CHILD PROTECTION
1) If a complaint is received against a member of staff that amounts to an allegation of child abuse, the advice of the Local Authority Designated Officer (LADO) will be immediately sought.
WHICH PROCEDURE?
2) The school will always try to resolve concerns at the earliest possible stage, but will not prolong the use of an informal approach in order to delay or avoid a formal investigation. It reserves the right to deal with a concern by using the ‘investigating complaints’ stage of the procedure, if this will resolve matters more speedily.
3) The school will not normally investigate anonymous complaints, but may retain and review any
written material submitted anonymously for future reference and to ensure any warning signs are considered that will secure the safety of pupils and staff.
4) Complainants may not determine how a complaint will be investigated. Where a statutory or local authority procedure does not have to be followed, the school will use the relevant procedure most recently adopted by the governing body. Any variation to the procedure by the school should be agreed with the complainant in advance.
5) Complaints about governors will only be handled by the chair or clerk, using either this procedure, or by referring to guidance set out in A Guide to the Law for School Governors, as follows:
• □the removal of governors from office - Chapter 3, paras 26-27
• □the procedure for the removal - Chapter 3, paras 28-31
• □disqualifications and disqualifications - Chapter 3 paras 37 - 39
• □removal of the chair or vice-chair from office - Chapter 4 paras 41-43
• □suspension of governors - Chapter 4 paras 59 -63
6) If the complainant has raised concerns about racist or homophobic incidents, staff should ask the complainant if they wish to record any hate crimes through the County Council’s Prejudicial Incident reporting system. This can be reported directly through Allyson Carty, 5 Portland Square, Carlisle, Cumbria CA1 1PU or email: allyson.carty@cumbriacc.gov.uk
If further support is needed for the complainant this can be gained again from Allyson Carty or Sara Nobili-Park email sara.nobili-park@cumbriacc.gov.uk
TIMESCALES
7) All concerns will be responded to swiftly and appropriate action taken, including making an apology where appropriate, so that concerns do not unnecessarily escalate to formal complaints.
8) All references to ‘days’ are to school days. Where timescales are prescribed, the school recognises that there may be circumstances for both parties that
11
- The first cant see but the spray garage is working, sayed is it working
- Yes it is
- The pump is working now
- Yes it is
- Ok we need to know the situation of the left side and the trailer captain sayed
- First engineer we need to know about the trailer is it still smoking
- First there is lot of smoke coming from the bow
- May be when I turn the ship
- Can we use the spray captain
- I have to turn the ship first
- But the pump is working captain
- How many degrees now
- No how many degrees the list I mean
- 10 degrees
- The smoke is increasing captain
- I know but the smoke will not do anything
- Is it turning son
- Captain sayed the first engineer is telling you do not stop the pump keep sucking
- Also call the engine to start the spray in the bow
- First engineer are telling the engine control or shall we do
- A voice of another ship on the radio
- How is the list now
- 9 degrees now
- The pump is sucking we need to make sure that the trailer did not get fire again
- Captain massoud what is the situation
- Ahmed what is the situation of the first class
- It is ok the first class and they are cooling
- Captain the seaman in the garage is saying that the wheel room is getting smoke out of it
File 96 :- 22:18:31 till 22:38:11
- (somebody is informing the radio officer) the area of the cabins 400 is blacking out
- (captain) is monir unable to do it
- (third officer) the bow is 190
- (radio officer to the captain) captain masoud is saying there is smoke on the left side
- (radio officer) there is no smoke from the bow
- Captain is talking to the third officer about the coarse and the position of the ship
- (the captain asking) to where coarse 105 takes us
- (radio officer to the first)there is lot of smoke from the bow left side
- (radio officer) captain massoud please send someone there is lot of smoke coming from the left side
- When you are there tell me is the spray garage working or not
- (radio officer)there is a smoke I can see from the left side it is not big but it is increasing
========================
▶ [Exercise instructions]
Report how many lines in the listing include the word "should". Give nothing but the count.

▶ [Result of this task]
2